Government to close ‘unsustainable’ AVOAfter more than a century, the Australian Valuation Office (AVO) will close on 30 June with the loss of almost 200 jobs.
The office, which was established in 1910, performs fee-for-service valuations to Government Departments, with much of its work determining the value of property assets of welfare and pension claimants.
The Government says the Agency has become unsustainable and is expected to incur losses of up to $4 million this financial year.
The losses are forecast to get worse each year as the AVO’s revenue declines sharply due to technological changes in the valuation industry and Government Departments decreasing their use of the AVO’s services.
On top of the predicated losses, at least $1 million would have been required for the AVO to bring its IT equipment up to date.

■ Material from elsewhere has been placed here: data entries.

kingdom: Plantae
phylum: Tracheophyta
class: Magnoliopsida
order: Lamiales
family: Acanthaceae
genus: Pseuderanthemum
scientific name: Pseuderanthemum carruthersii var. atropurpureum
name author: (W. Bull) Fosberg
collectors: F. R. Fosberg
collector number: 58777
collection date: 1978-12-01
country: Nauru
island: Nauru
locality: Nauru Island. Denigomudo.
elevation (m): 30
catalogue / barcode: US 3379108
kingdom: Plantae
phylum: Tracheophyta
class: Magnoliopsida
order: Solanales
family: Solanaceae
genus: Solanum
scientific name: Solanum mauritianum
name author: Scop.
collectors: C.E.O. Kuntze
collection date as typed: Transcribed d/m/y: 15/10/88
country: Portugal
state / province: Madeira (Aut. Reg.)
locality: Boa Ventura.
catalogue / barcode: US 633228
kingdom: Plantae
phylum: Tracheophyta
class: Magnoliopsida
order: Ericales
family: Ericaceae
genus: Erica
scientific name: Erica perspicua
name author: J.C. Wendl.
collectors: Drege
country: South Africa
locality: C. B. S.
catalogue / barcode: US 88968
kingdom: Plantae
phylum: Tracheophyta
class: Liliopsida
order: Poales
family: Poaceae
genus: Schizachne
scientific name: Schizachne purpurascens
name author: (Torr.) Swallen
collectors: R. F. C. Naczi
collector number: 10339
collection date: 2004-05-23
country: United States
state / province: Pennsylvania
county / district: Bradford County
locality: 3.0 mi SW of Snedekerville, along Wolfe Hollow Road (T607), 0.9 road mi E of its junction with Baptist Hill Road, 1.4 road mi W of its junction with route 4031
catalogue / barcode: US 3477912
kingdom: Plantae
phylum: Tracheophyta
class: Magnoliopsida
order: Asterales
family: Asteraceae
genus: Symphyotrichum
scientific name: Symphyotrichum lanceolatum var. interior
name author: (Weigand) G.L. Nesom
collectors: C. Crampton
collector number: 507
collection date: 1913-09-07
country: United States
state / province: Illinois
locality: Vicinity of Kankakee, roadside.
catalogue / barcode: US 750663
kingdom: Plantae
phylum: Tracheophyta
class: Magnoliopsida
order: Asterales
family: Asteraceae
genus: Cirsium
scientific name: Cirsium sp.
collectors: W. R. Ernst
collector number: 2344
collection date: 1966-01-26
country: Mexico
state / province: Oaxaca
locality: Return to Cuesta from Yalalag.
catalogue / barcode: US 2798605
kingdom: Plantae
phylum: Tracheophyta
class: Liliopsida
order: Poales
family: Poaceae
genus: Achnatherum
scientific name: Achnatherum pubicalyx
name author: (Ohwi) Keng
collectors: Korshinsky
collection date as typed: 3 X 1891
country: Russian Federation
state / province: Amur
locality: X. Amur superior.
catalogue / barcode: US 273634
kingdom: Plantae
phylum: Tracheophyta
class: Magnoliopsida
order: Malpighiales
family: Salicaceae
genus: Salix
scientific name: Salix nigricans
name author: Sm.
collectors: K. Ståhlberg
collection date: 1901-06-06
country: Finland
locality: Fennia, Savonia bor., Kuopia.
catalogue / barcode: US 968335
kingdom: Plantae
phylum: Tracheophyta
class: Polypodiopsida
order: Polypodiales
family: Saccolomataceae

Staff were told last week that the Government was closing their Agency and they would be facing redundancy or redeployment in their parent Department, the Australian Taxation Office.
Parliamentary Secretary to the Treasurer, Steven Ciobo said a compelling case for the Commonwealth providing its own valuation services no longer existed, particularly given there was a highly competitive market of private sector providers.
Mr Ciobo said the Australian Taxation Office would work with affected employees and manage the wind-down period for the organisation, with up to 198 staff to be offered redundancies.
The Community and Public Sector Union (CPSU) is calling for an urgent meeting with the Minister for Public Service, Eric Abetz following the announcement, which will mean $34 million of work is offloaded to the private sector.
National Secretary of the CPSU, Nadine Flood said the Government was turning its back on regional Australia through the closure.
The closure will affect workers in Canberra, Melbourne and Sydney as well as regional towns including, Young, Bowral, Wagga Wagga, Lismore, Mildura and Port Lincoln.
Most of the office’s valuers work in major tax offices in Collins Street, Melbourne and Parramatta in Sydney, from home in rural or regional Australia.
“Given the growing number of jobs that are disappearing in regional Australia, these workers are going to find it tough to find another job,” Ms Flood said.
“This Government said it was in the business of creating jobs, not destroying them.”
Australian Valuation Office workers were told in November by their boss, Kath Quigley, that although she hoped to be able to resurrect the income stream, they should expect redundancies.
The office managed an after-tax surplus of $800,000 in the 2012-13 financial year from a budget of $34.7 million and was working on securing its future by offering its services to the private sector.